**Извлечённый текст:**
Но это было несколько позже, в июле, а пока в апреле 1958 года ожидалось знаменательное событие — первый в истории Международный конкурс им. П. И. Чайковского.
В интернате телевизора в те годы еще не было, и потому увидеть выступления участников ребята не могли. Наталия Евгеньевна поговорила с директором, и телевизор появился, для него сколотили шкафчик в учебной комнате и разрешили всем смотреть конкурсные трансляции.
На просмотрах в учебной комнате яблоку негде было упасть: ради конкурса ученики прогуливали уроки, а учителя закрывали на это глаза. Бесконечно и повсеместно обсуждалась игра победителя Вана Клиберна, позже по школе распространилось феноменальное известие — Ван Клиберн приезжает с концертом в Ленинград!

**Содержимое набора данных:**
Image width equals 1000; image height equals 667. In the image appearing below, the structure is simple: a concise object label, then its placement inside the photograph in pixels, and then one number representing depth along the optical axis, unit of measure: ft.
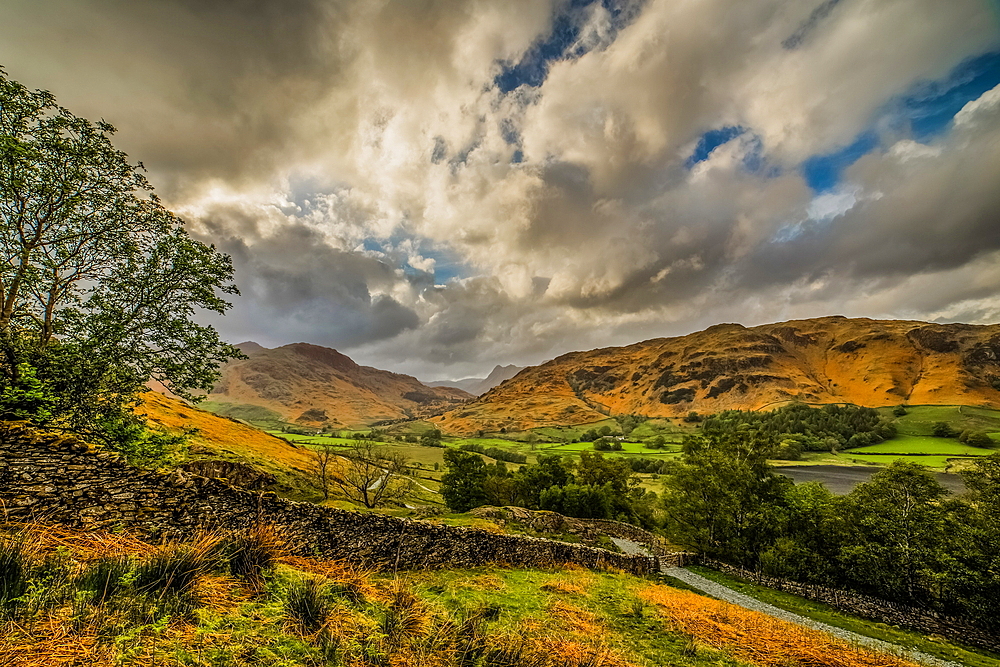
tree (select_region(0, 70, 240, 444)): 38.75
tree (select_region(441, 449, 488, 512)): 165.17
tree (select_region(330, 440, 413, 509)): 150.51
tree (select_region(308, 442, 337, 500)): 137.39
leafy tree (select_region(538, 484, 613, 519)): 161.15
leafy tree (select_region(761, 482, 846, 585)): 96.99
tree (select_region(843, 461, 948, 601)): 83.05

--

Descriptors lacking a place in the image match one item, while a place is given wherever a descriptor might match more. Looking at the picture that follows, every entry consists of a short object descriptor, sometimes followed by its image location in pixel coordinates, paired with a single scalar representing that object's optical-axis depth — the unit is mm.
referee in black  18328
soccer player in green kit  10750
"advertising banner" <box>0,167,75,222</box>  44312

**Требуемое действие:** Перечислите всех людей, которые названы по имени в отрывке о первом конкурсе имени Чайковского.

**Ответ ниже:** П. И. Чайковский, Наталия Евгеньевна, Ван Клиберн